Think about a factory line making your favourite chocolate bar. Quality assurance is a key part of every step. If the product is faulty then no one will eat it, and the company wouldn’t make any money.

They know they have to invest to save. Not only in the machines on the production line, but in the raw ingredients too. They could have the most reliable, efficient and best factory machines, but if the raw ingredients had bits of hair or sand, or lumps of unmixed fat in, then they would waste money because they’d have a terrible product at the end. The machines help, but you have to make sure the quality of your raw ingredients is right.

Image of chocolate bar
An image of generic chocolate bars chosen because it is in the public domain, in the interest of brand agnosticism. Although, they look a little bit like...

So, what’s the link be-Twix-t chocolate bars and data quality?

Replace the ‘factory machines’ with IT systems and the ‘raw ingredients’ with data. If I can stretch the analogy a little further, reactive data fixing is like paying someone to pick the bits out of the finished chocolate bars!

You wouldn’t eat a poor quality chocolate bar… why accept poor quality data? We all consume data. It fuels our understanding of the environment and the decisions we make. Data is vital; we use it to allocate resource, make regulatory decisions and environmental improvements and to look after our staff to name just a few uses. Chocolate is a luxury but data is not! Approaching data quality in the right way matters.

As in a chocolate factory, we need clarity about the quality of the product we are producing and build in checks along the way to make sure we’re on track. If we don’t check our data we won’t know the quality and we won’t know if it’s wrong until it’s too late.

When errors are discovered we often default to cleansing errors in an ad hoc and resource intensive way. Low and behold, the quality (and fitness for purpose) of the data begins to drop again straight after the ‘fixes’ are applied. We don’t get to the root cause of the problem. Research from the wider data community suggests, on average, organisations waste 15–18% of their overall budget dealing with data issues. That’s a huge amount of wasted money and effort.

The manufacturing world wouldn’t accept such waste, so why accept it with our data?

Our challenge is to change our approach to data quality from reactive fixing to proactive changes.

As we publish more of the information we hold as Open Data we must become comfortable with others using our data. Some of our datasets are better than others, in quality of data and in quality of the processes that support them. We may worry about the quality of the data and others using it without understanding the detail of it. As we share it more widely, we shouldn’t Wispa it: our customers need to understand our data’s strengths and limitations, so that they can make better use of it.

What can you do?

If you look after data: It needn’t be a ‘rocky road’. Our approach to proactively monitoring data quality, called Data Quality Action Plans (DQAP), are based on what you need the data to do. They help lead identify the root causes of your data quality issues and gives you an evidence base to support putting effective long lasting fixes in place.
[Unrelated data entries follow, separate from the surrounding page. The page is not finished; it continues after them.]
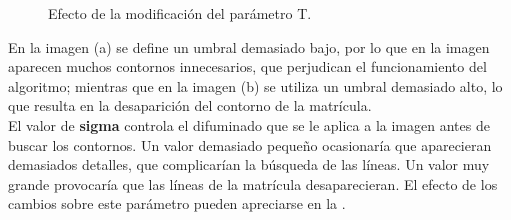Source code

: \begin{figure}[!h]
\centering {}
\caption{\small{Efecto de la modificación del parámetro T.}} \label{CannyT}
\end{figure} 

En la imagen (a) se define un umbral demasiado bajo, por lo que en la imagen aparecen muchos contornos innecesarios, que perjudican el funcionamiento del algoritmo; mientras que en la imagen (b) se utiliza un umbral demasiado alto, lo que resulta en la desaparición del contorno de la matrícula.\\


El valor de \textbf{sigma} controla el difuminado que se le aplica a la imagen antes de buscar los contornos. Un valor demasiado pequeño ocasionaría que aparecieran demasiados detalles, que complicarían la búsqueda de las líneas. Un valor muy grande provocaría que las líneas de la matrícula desaparecieran. El efecto de los cambios sobre este parámetro pueden apreciarse en la .\\

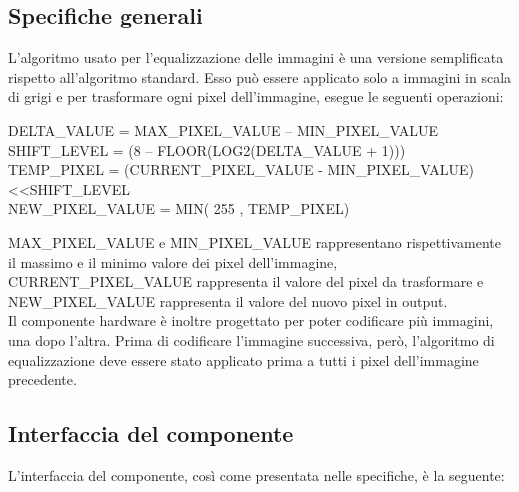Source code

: \documentclass[12pt, table, xcdraw]{article}
\begin{document}
\subsection{Specifiche generali}
L'algoritmo usato per l'equalizzazione delle immagini è una versione semplificata rispetto all'algoritmo standard. Esso può essere applicato solo a immagini in scala di grigi e per trasformare ogni pixel dell'immagine, esegue le seguenti operazioni:

\begin{flushleft}
DELTA\_VALUE = MAX\_PIXEL\_VALUE – MIN\_PIXEL\_VALUE \\
SHIFT\_LEVEL = (8 – FLOOR(LOG2(DELTA\_VALUE + 1))) \\
TEMP\_PIXEL = (CURRENT\_PIXEL\_VALUE - MIN\_PIXEL\_VALUE) \textless\textless  SHIFT\_LEVEL \\
NEW\_PIXEL\_VALUE = MIN( 255 , TEMP\_PIXEL) \\
\end{flushleft}

MAX\_PIXEL\_VALUE e MIN\_PIXEL\_VALUE rappresentano rispettivamente il massimo e il minimo valore dei pixel dell'immagine, CURRENT\_PIXEL\_VALUE rappresenta il valore del pixel da trasformare e NEW\_PIXEL\_VALUE rappresenta il valore del nuovo pixel in output. \\

Il componente hardware è inoltre progettato per poter codificare più immagini, una dopo l'altra. Prima di codificare l'immagine successiva, però, l'algoritmo di equalizzazione deve essere stato applicato prima a tutti i pixel dell'immagine precedente.

\newpage
\subsection{Interfaccia del componente}
L’interfaccia del componente, così come presentata nelle specifiche, è la seguente:
\end{document}
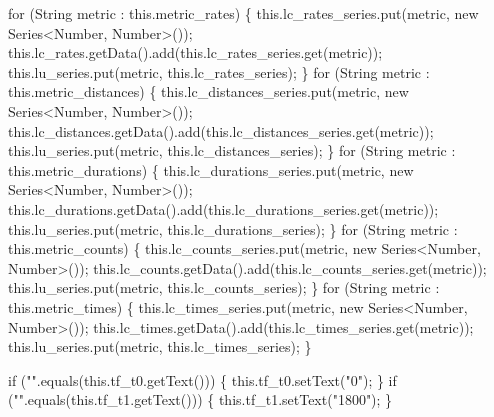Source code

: \nwenddocs{}\endmoddef{}
for (String metric : this.metric_rates) \{
  this.lc_rates_series.put(metric, new Series<Number, Number>());
  this.lc_rates.getData().add(this.lc_rates_series.get(metric));
  this.lu_series.put(metric, this.lc_rates_series);
\}
for (String metric : this.metric_distances) \{
  this.lc_distances_series.put(metric, new Series<Number, Number>());
  this.lc_distances.getData().add(this.lc_distances_series.get(metric));
  this.lu_series.put(metric, this.lc_distances_series);
\}
for (String metric : this.metric_durations) \{
  this.lc_durations_series.put(metric, new Series<Number, Number>());
  this.lc_durations.getData().add(this.lc_durations_series.get(metric));
  this.lu_series.put(metric, this.lc_durations_series);
\}
for (String metric : this.metric_counts) \{
  this.lc_counts_series.put(metric, new Series<Number, Number>());
  this.lc_counts.getData().add(this.lc_counts_series.get(metric));
  this.lu_series.put(metric, this.lc_counts_series);
\}
for (String metric : this.metric_times) \{
  this.lc_times_series.put(metric, new Series<Number, Number>());
  this.lc_times.getData().add(this.lc_times_series.get(metric));
  this.lu_series.put(metric, this.lc_times_series);
\}
\nwendcode{}\nwdocspar

\nwenddocs{}\endmoddef{}
if ("".equals(this.tf_t0.getText())) \{
  this.tf_t0.setText("0");
\}
if ("".equals(this.tf_t1.getText())) \{
  this.tf_t1.setText("1800");
\}
\nwendcode{}\nwdocspar

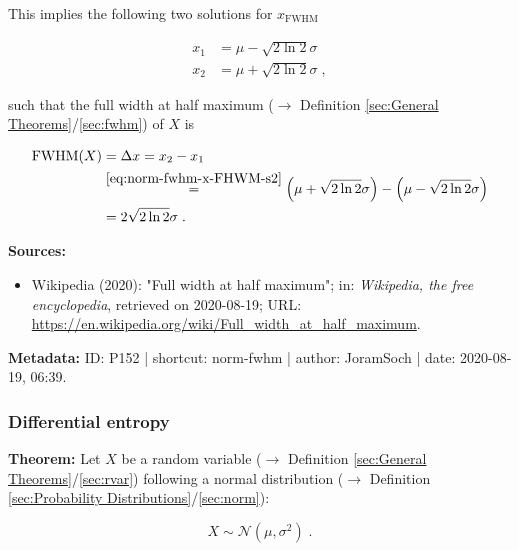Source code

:\documentclass[a4paper,12pt,twoside]{book}
\begin{document}
This implies the following two solutions for $x_\mathrm{FWHM}$

\begin{equation} \label{eq:norm-fwhm-x-FHWM-s2}
\begin{split}
x_1 &= \mu - \sqrt{2 \ln 2} \sigma \\
x_2 &= \mu + \sqrt{2 \ln 2} \sigma \; ,
\end{split}
\end{equation}

such that the full width at half maximum ($\rightarrow$ Definition \ref{sec:General Theorems}/\ref{sec:fwhm}) of $X$ is

\begin{equation} \label{eq:norm-fwhm-norm-fwhm-qed}
\begin{split}
\mathrm{FWHM}(X) &= \Delta x = x_2 - x_1 \\
&\overset{\eqref{eq:norm-fwhm-x-FHWM-s2}}{=} \left( \mu + \sqrt{2 \ln 2} \sigma \right) - \left( \mu - \sqrt{2 \ln 2} \sigma \right) \\
&= 2 \sqrt{2 \ln 2} \sigma \; .
\end{split}
\end{equation}


\vspace{1em}
\textbf{Sources:}
\begin{itemize}
\item Wikipedia (2020): "Full width at half maximum"; in: \textit{Wikipedia, the free encyclopedia}, retrieved on 2020-08-19; URL: \url{https://en.wikipedia.org/wiki/Full_width_at_half_maximum}.
\end{itemize}


\vspace{1em}
\textbf{Metadata:} ID: P152 | shortcut: norm-fwhm | author: JoramSoch | date: 2020-08-19, 06:39.
\vspace{1em}



\subsubsection[\textbf{Differential entropy}]{Differential entropy} \label{sec:norm-dent}
\setcounter{equation}{0}

\textbf{Theorem:} Let $X$ be a random variable ($\rightarrow$ Definition \ref{sec:General Theorems}/\ref{sec:rvar}) following a normal distribution ($\rightarrow$ Definition \ref{sec:Probability Distributions}/\ref{sec:norm}):

\begin{equation} \label{eq:norm-dent-norm}
X \sim \mathcal{N}(\mu, \sigma^2) \; .
\end{equation}
\end{document}
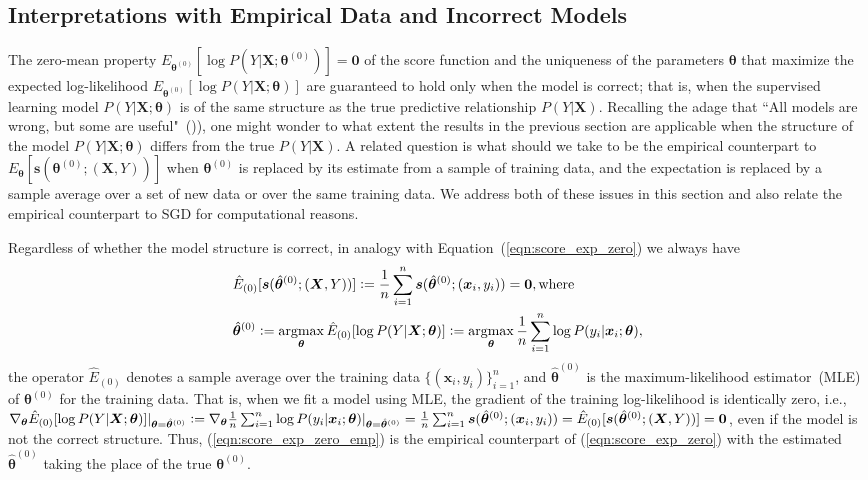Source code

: \documentclass[twoside,11pt]{article}
\DeclareMathOperator*{\argmax}{argmax} %
\begin{document}
\subsection{Interpretations with Empirical Data and Incorrect Models}
\label{ss:sgd_score}
The zero-mean property $E_{\bm{\theta}^{(0)}}[\log{P(Y|\bm{X}; \bm{\theta}^{(0)})}] = \textbf{0}$ of the score function and the uniqueness of the parameters $\bm{\theta}$ that maximize the expected log-likelihood $E_{\bm{\theta}^{(0)}}[\log P(Y|\bm{X}; \bm{\theta})]$ are guaranteed to hold only when the model is correct; that is, when the supervised learning model $P(Y|\bm{X};\bm{\theta})$ is of the same structure as the true predictive relationship $P(Y|\bm{X})$. Recalling the adage that ``All models are wrong, but some are useful"~(\cite{box1976science})), one might wonder to what extent the results in the previous section are applicable when the structure of the model $P(Y|\bm{X};\bm{\theta})$ differs from the true $P(Y|\bm{X})$. A related question is what should we take to be the empirical counterpart to $E_{\bm{\theta}}[\bm{s}(\bm{\theta}^{(0)};(\bm{X},Y) )]$ when $\bm{\theta}^{(0)}$ is replaced by its estimate from a sample of training data, and the expectation is replaced by a sample average over a set of new data or over the same training data. We address both of these issues in this section and also relate the empirical counterpart to SGD for computational reasons. 

Regardless of whether the model structure is correct, in analogy with Equation~(\ref{eqn:score_exp_zero}) we always have
\begin{align}
\begin{aligned}
&\hat{E}_{(0)}[\bm{s}(\hat{\bm{\theta}}^{(0)};(\bm{X}, Y))] \vcentcolon=\frac{1}{n}\sum_{i=1}^{n}\bm{s}(\hat{\bm{\theta}}^{(0)};(\bm{x}_i, y_i))=\bm{0}, \text{where} \\
&\hat{\bm{\theta}}^{(0)} \vcentcolon =  \argmax_{\bm{\theta}}\hat{E}_{(0)}[\log{P(Y|\bm{X}; \bm{\theta})}] \vcentcolon= \argmax_{\bm{\theta}}\frac{1}{n}\sum_{i=1}^n \log{P(y_i|\bm{x}_i;\bm{\theta})},
\end{aligned}
\label{eqn:score_exp_zero_emp}
\end{align}   
the operator $\hat{E}_{(0)}$ denotes a sample average over the training data $\{(\bm{x}_i, y_i)\}_{i=1}^n$, and $\hat{\bm{\theta}}^{(0)}$ is the maximum-likelihood estimator~(MLE) of $\bm{\theta}^{(0)}$ for the training data. That is, when we fit a model using MLE, the gradient of the training log-likelihood is identically zero, i.e., $\nabla_{\bm{\theta}}\hat{E}_{(0)}[\log{P(Y|\bm{X}; {\bm{\theta}})}]|_{\bm{\theta}=\hat{\bm{\theta}}^{(0)}} \vcentcolon=\nabla_{\bm{\theta}}\frac{1}{n}\sum_{i=1}^n \log{P(y_i|\bm{x}_i;{\bm{\theta}})|_{\bm{\theta}=\hat{\bm{\theta}}^{(0)}}}=\frac{1}{n}\sum_{i=1}^n\bm{s}(\hat{\bm{\theta}}^{(0)};(\bm{x}_i, y_i)) = \hat{E}_{(0)}[\bm{s}(\hat{\bm{\theta}}^{(0)};(\bm{X}, Y))]=\bm{0}$, even if the model is not the correct structure. Thus, (\ref{eqn:score_exp_zero_emp}) is the empirical counterpart of (\ref{eqn:score_exp_zero}) with the estimated $\hat{\bm{\theta}}^{(0)}$ taking the place of the true $\bm{\theta}^{(0)}$. 
\end{document}
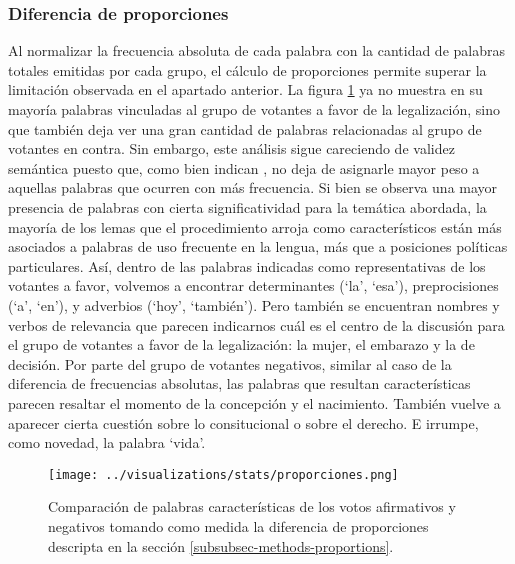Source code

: \subsubsection{Diferencia de proporciones}
\label{subsubsec-results-proporcions}
Al normalizar la frecuencia absoluta de cada palabra con la cantidad
de palabras totales emitidas por cada grupo, el c\'alculo de proporciones permite
superar la limitaci\'on observada en el apartado anterior.
La figura \ref{fig-statistics-proportions} ya no muestra en su mayor\'ia palabras
vinculadas al grupo de votantes a favor de la legalizaci\'on, sino que tambi\'en
deja ver una gran cantidad de palabras relacionadas al grupo de votantes en contra.
Sin embargo, este an\'alisis sigue careciendo de validez sem\'antica puesto que, como bien
indican \cite{monroe2008fightin}, no deja de asignarle mayor peso a aquellas palabras
que ocurren con m\'as frecuencia. Si bien se observa una mayor presencia de palabras
con cierta significatividad para la tem\'atica abordada, la mayor\'ia de los lemas
que el procedimiento arroja como caracter\'isticos est\'an m\'as asociados a palabras
de uso frecuente en la lengua, m\'as que a posiciones pol\'iticas particulares. As\'i,
dentro de las palabras indicadas como representativas de los votantes a favor,
volvemos a encontrar determinantes (`la', `esa'), preprocisiones (`a', `en'),
y adverbios (`hoy', `tambi\'en'). Pero tambi\'en se encuentran nombres y verbos
de relevancia que parecen indicarnos cu\'al es el centro de la discusi\'on para el
grupo de votantes a favor de la legalizaci\'on: la mujer, el embarazo y la
de decisi\'on. Por parte del grupo de votantes negativos, similar al caso de
la diferencia de frecuencias absolutas, las palabras que resultan
caracter\'isticas parecen resaltar  el momento de la concepci\'on y el nacimiento.
Tambi\'en vuelve a aparecer cierta cuesti\'on sobre lo consitucional o sobre el derecho.
E irrumpe, como novedad, la palabra `vida'.

\begin{figure}[h!]
    \centering
    \texttt{[image: ../visualizations/stats/proporciones.png]}
    \caption{Comparaci\'on de palabras caracter\'isticas de los votos afirmativos y
    negativos tomando como medida la diferencia de proporciones descripta
    en la secci\'on \ref{subsubsec-methods-proportions}.}
    \label{fig-statistics-proportions}
\end{figure}

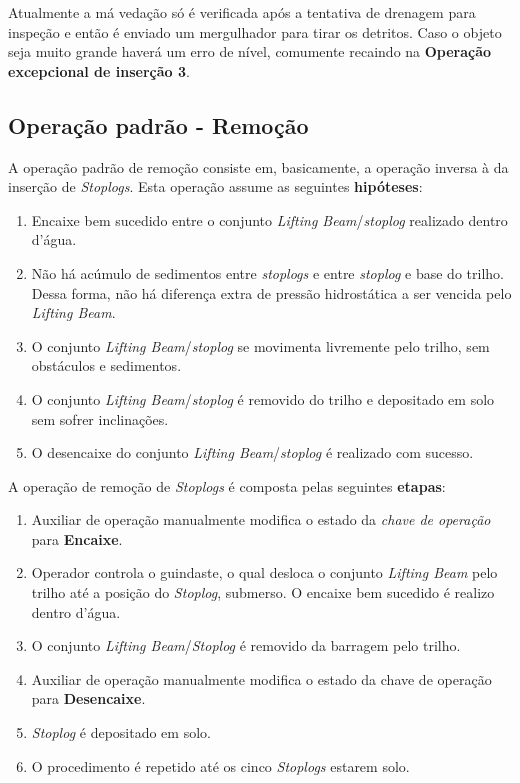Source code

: Atualmente a má vedação só é verificada após a tentativa de drenagem para
inspeção e então é enviado um mergulhador para tirar os detritos. Caso o objeto
seja muito grande haverá um erro de nível, comumente recaindo na \textbf{Operação
excepcional de inserção 3}. 




\subsection{Operação padrão - Remoção}
A operação padrão de remoção consiste em, basicamente, a operação inversa à da inserção de \emph{Stoplogs}. Esta operação assume as seguintes \textbf{hipóteses}:

\begin{enumerate}
\item Encaixe bem sucedido entre o conjunto \emph{Lifting Beam}/\emph{stoplog}
realizado dentro d'água.
\item Não há acúmulo de sedimentos entre \emph{stoplogs} e entre \emph{stoplog} e base do trilho. Dessa forma, não há diferença extra de pressão hidrostática a ser vencida pelo \emph{Lifting Beam}.
\label{hip:rem:2}
\item O conjunto \emph{Lifting Beam}/\emph{stoplog} se movimenta livremente pelo trilho, sem obstáculos e sedimentos.
\item O conjunto \emph{Lifting Beam}/\emph{stoplog} é removido do trilho e depositado em solo sem sofrer inclinações.  
\item O desencaixe do conjunto \emph{Lifting Beam}/\emph{stoplog} é realizado com sucesso.
\end{enumerate}

A operação de remoção de \emph{Stoplogs} é composta pelas seguintes \textbf{etapas}:
\begin{enumerate}
\item Auxiliar de operação manualmente modifica o estado da \emph{chave de operação} para \textbf{Encaixe}.
\item Operador controla o guindaste, o qual desloca o conjunto \emph{Lifting Beam} pelo trilho até a posição do \emph{Stoplog}, submerso. O encaixe bem sucedido é realizo dentro d'água.
\item O conjunto \emph{Lifting Beam}/\emph{Stoplog} é removido da barragem pelo trilho. 
\item Auxiliar de operação manualmente modifica o estado da chave de operação para \textbf{Desencaixe}.
\item \emph{Stoplog} é depositado em solo.
\item O procedimento é repetido até os cinco \emph{Stoplogs} estarem solo.
\end{enumerate}

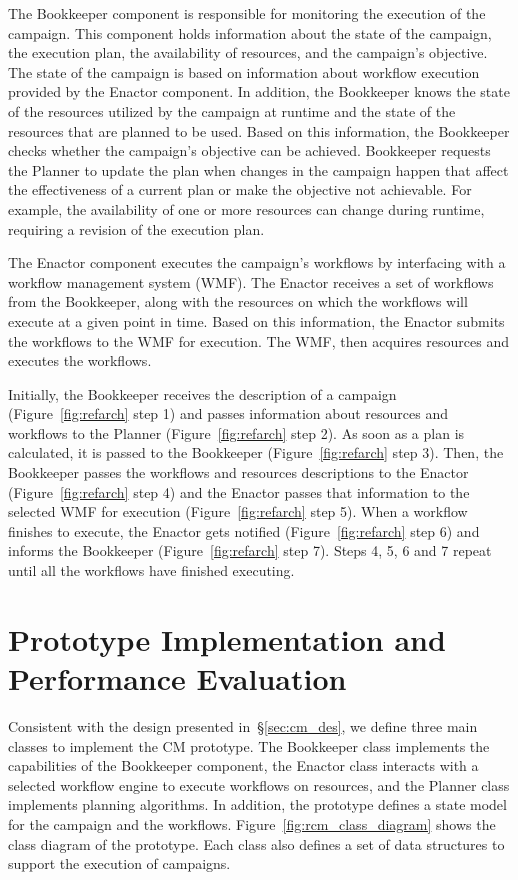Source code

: The Bookkeeper component is responsible for monitoring the execution of the
campaign. This component holds information about the state of the campaign, the
execution plan, the availability of resources, and the campaign's objective. The
state of the campaign is based on information about workflow execution provided
by the Enactor component. In addition, the Bookkeeper knows the state of the
resources utilized by the campaign at runtime and the state of the resources
that are planned to be used. Based on this information, the Bookkeeper checks
whether the campaign's objective can be achieved. Bookkeeper requests the
Planner to update the plan when changes in the campaign happen that
affect the effectiveness of a current plan or make the objective not achievable.
For example, the availability of one or more resources can change during
runtime, requiring a revision of the execution plan.

The Enactor component executes the campaign's workflows by interfacing with a
workflow management system (WMF). The Enactor receives a set of workflows from
the Bookkeeper, along with the resources on which the workflows will execute at
a given point in time. Based on this information, the Enactor submits the
workflows to the WMF for execution. The WMF, then acquires resources and executes the workflows.

Initially, the Bookkeeper receives the description of a campaign
(Figure~\ref{fig:refarch} step 1) and passes information about resources and
workflows to the Planner (Figure~\ref{fig:refarch} step 2). As soon as a plan is
calculated, it is passed to the Bookkeeper (Figure~\ref{fig:refarch} step 3).
Then, the Bookkeeper passes the workflows and resources descriptions to the
Enactor (Figure~\ref{fig:refarch} step 4) and the Enactor passes that
information to the selected WMF for execution (Figure~\ref{fig:refarch} step 5).
When a workflow finishes to execute, the Enactor gets notified
(Figure~\ref{fig:refarch} step 6) and informs the Bookkeeper
(Figure~\ref{fig:refarch} step 7). Steps 4, 5, 6 and 7 repeat until all the
workflows have finished executing.

\section{Prototype Implementation and Performance Evaluation}
\label{sec:cm_impl}

Consistent with the design presented in~\S\ref{sec:cm_des}, we define three main
classes to implement the CM prototype. The Bookkeeper class
implements the capabilities of the Bookkeeper component, the Enactor class
interacts with a selected workflow engine to execute workflows on resources, and
the Planner class implements planning algorithms. In addition, the prototype
defines a state model for the campaign and the workflows.
Figure~\ref{fig:rcm_class_diagram} shows the class diagram of the prototype.
Each class also defines a set of data structures to support the execution of campaigns.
If you don’t look after data directly: We all make and use data, whether it’s environmental data, time recording or expenses. We are all responsible for its quality. Remember there’s no substitute for getting it right first time and we all have a responsibility to input accurate data. If you have a concern about the data you are inputting or using, raise it. Y'or-kie* to saving time and effort in the long run!

*You are key. It's stretching it a bit, admittedly.

Sharing and comments

Share this page


  1. Comment by GDD posted on

    Great article!

    I'm just glad you resisted the urge to talk about the amount of rubbish people consume and the amount they push out! The quality of data has a direct impact on the helath of an organisation and its ability to grow. Unfortunately, some organisations just don't know how ill they really are or how obsese they've become and how much it is slowing them down.

  2. Comment by Matt posted on

    Of course data will not always match up with the aspirational requirments. Better to properly capture the conditions the data was captured under and report that along with the data itself. I can cope with uncertainty and error, as long as I know that it exists. Too often data is presented without this kind of metadata and creates a false sense of security.

  3. Comment by Allan McBain posted on

    As RPA's Quality Assurance Manager I feel compelled to comment. Then again I also feel compelled to have a piece of that Rocky Road my sister made and brought me yesterday.
    OK, back to commenting again, no pause there at all, honest.

    Actually all I'd add to a great article is that the owners of the data have to consider the users as their customers and when users raise issues, take those on board so that we can create continuous improvement cycles - indeed the customer feedback on how data is performing should be like gold dust to the data owners. I am not, of course, accusing data owners of not considering it so, just the article only covered rasing issues.